Сегодня «Моби Дик» читать немного жутко, поскольку мы распространили наше сопереживание на китов. В 1975 году Гринпис начал всерьез протестовать против китобойного промысла, а уже семь лет спустя путем голосования на него был введен международный запрет. Хотя Япония и еще некоторые страны играют с правилами, популяция нескольких видов китов восстановилась: горбатые киты, которых когда-то было меньше пятисот, могут вернуться к допромысловому уровню в течение десятилетия. После того как в фильме «Черный плавник» показали ужасы вылова диких косаток для SeaWorld, оператор этого аквапарка пообещал перестать использовать этих животных в театрализованных представлениях. Выпуски новостей сходят с ума всякий раз, когда на берег выбрасывает кита, – мы думаем об этих случаях охотнее, чем о выброшенных на берег мигрантах.
Кампания Save the Whales выросла именно из представления о том, что киты – животные, хотя, конечно, была и удручающая статистика о надвигающемся вымирании голубых и горбатых китов, подобная той, которая есть сегодня об избыточном вылове. «Кита убивают каждые двадцать минут», – говорилось в швейцарской петиции против китобойного промысла в 1970-х годах. Пол Спонг, новозеландский психолог, который стал ведущим активистом Гринпис, до этого работал с косатками в Ванкуверском аквариуме. Одной из них он включал песни Rolling Stones и утверждал, что этот вид способен чувствовать боль и радость и имеет сложные социальные отношения. Мы не всегда интересовались китами, нашими собратьями-млекопитающими, но научились этому. Должны ли мы сделать это в случае рыб? Мы обожаем их за красочность, скорость, за переливающиеся косяки, но чтобы полюбить их так, как мы любим китов, надо поверить в то, что они существа, наделенные чувствами. Первая часть «проверки животными» – это разобраться, что они чувствуют и чувствуют ли что-то вообще.

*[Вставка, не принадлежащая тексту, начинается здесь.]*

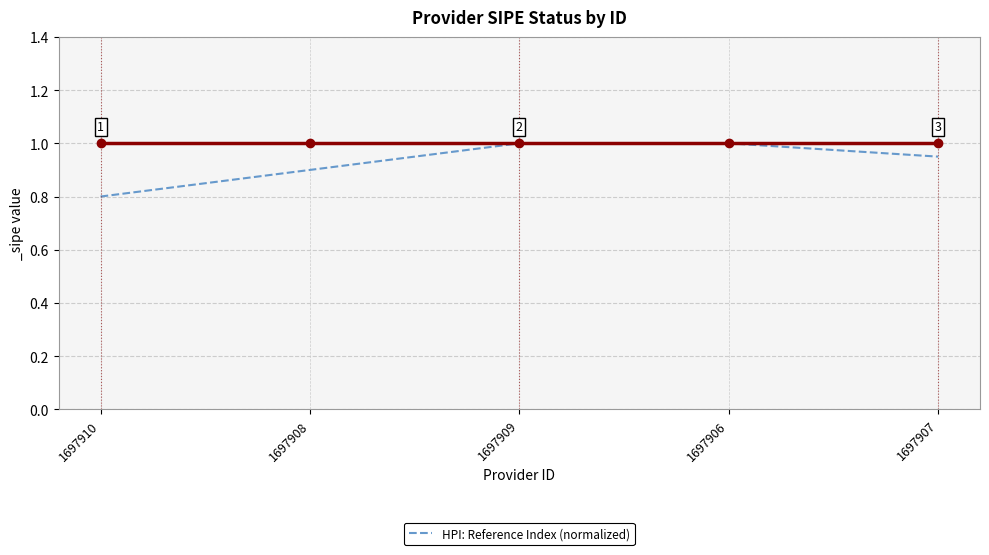

What is the greatest value displayed?

1.0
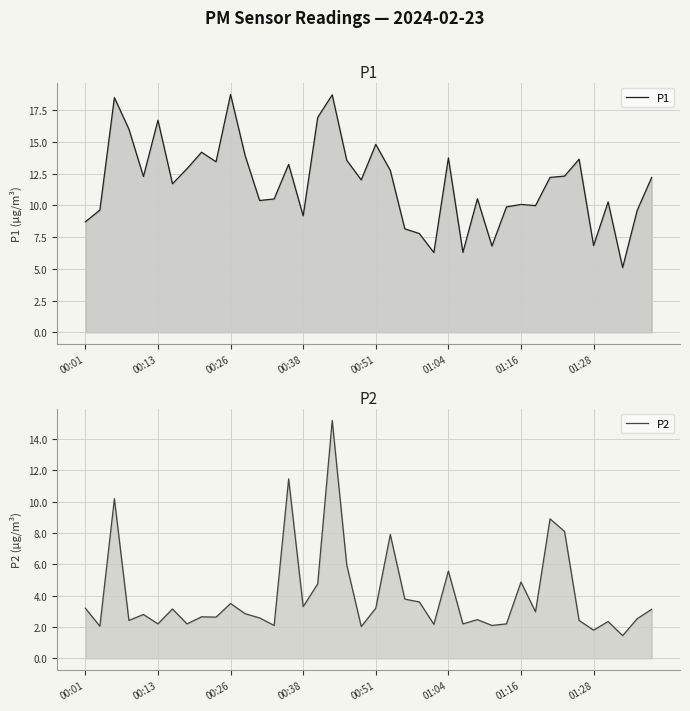

Between 31 and 33, which series saw the biggest shift?

P2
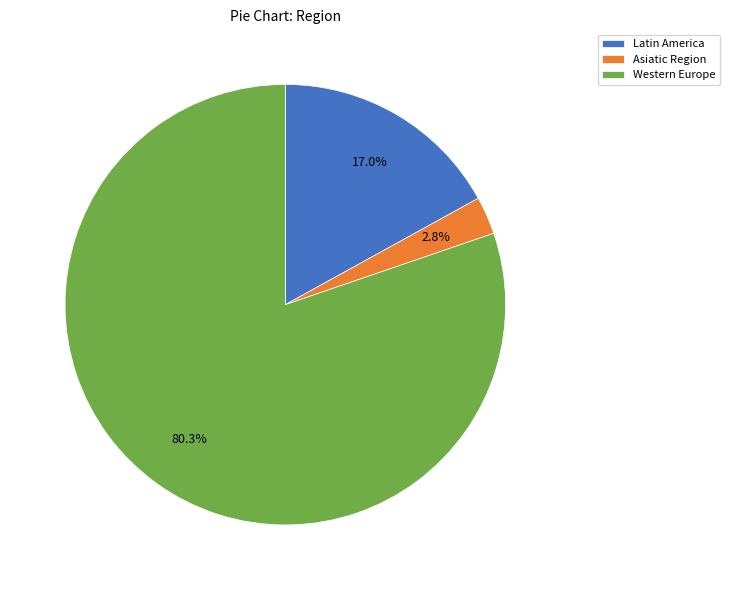

To the nearest percent, what portion does Western Europe represent?

80%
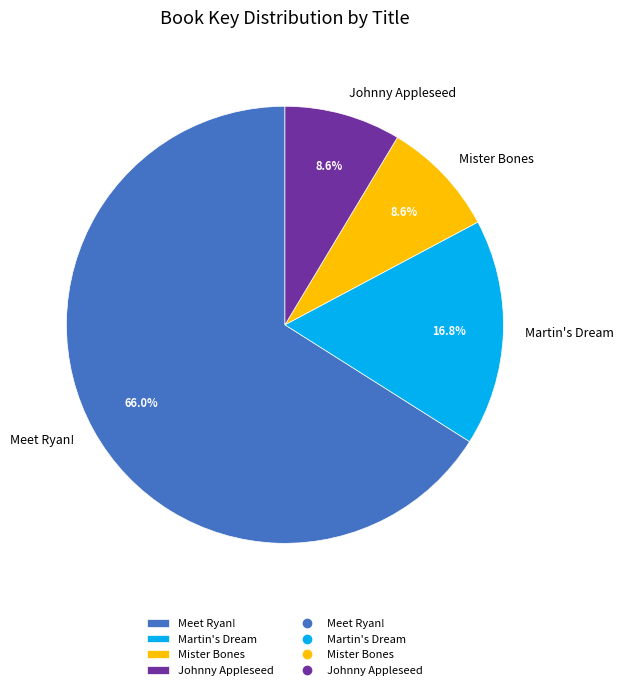

To the nearest percent, what percentage of the pie is Meet Ryan!?

66%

Линн Снеддон помнит своих первых рыб: это были домашние золотые рыбки с именами вроде Лук и Стрела. Они были веселыми подругами, пока однажды кошка Гизмо не вытащила их на коврик в спальне. «Маленькая тварь, – вспоминает она о том случае. – Я просто взбесилась».

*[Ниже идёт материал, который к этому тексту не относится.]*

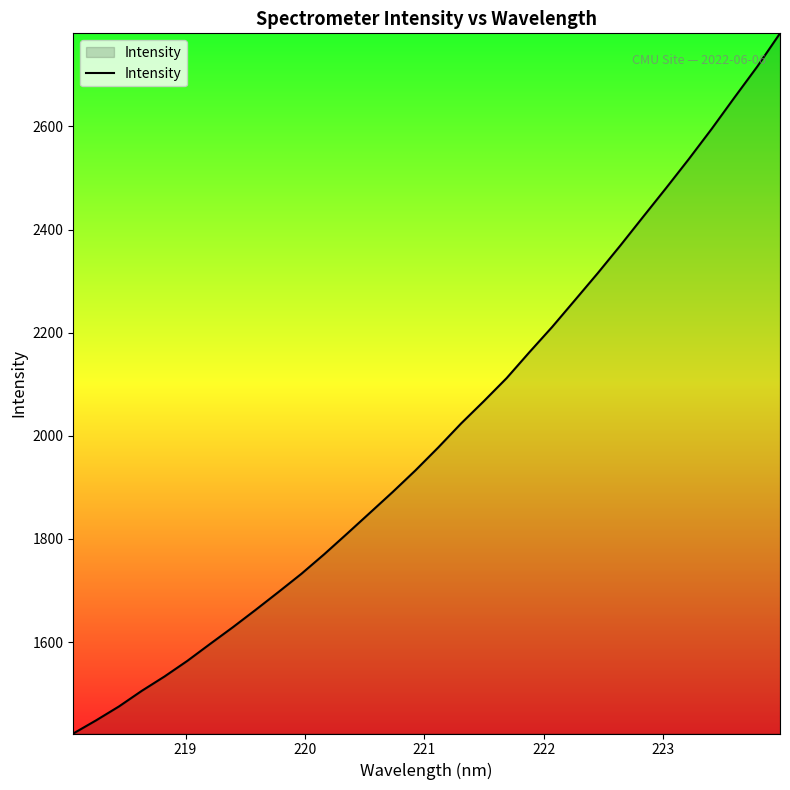

What is the minimum value shown in the chart?

1422.6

Теперь Снеддон работает биологом в Гетеборгском университете. Свою карьеру она посвятила тому, чтобы разрушить наши предубеждения о рыбах и бросить вызов отношению, которое она считает видовой дискриминацией, не дающей нам в полной мере признать их способности. Мы встречаемся в аквариуме в пригороде Ливерпуля, где она проводит часть своих исследований.
«С рыбами проблема в том, – говорит она, когда мы стоим у экспериментальных резервуаров, – что мы их едим, разводим, ловим, используем в качестве хобби, платим £15, чтобы на них посмотреть, и ставим на них опыты. В головах у людей умещаются все эти сложные вещи». Какой образ утвердится, может зависеть от самых первых детских впечатлений. «Я видела в рыбах домашних питомцев, причем очень красивых, и обожала смотреть документальные фильмы про морских биологов», – говорит Снеддон.

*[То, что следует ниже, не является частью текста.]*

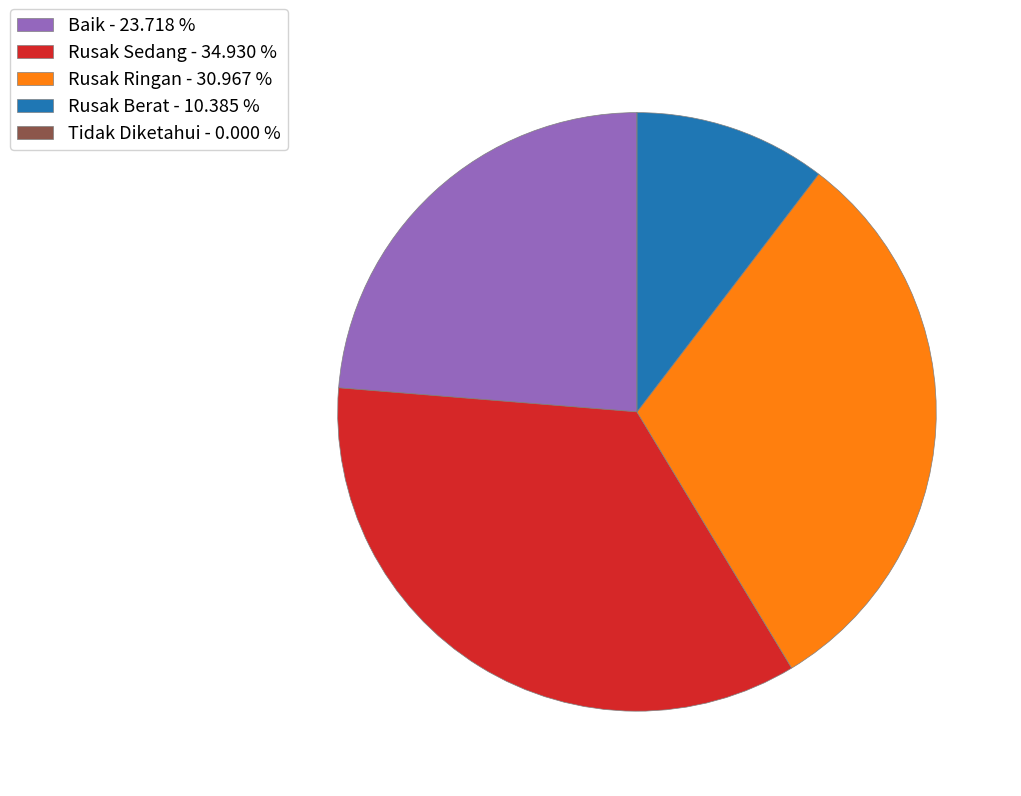

Do Rusak Berat - 10.385 % and Baik - 23.718 % together represent more than half of the pie?

No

Понять, что происходит в голове рыбы, далеко не так просто. У животных – если не считать людей – ученые определяют боль как отрицательную реакцию на фактическое или потенциальное повреждение тканей. Сложность в том, чтобы отличить это от ноцицепции – реакции на негативные стимулы того типа, которые заставляют отдернуть руку от горячего утюга. Снеддон предполагает, что для боли характерно быстрое изменение поведения животного, так как оно стремится ее уменьшить и предотвратить урон. Этого изменения не происходит, если дать обезболивающее.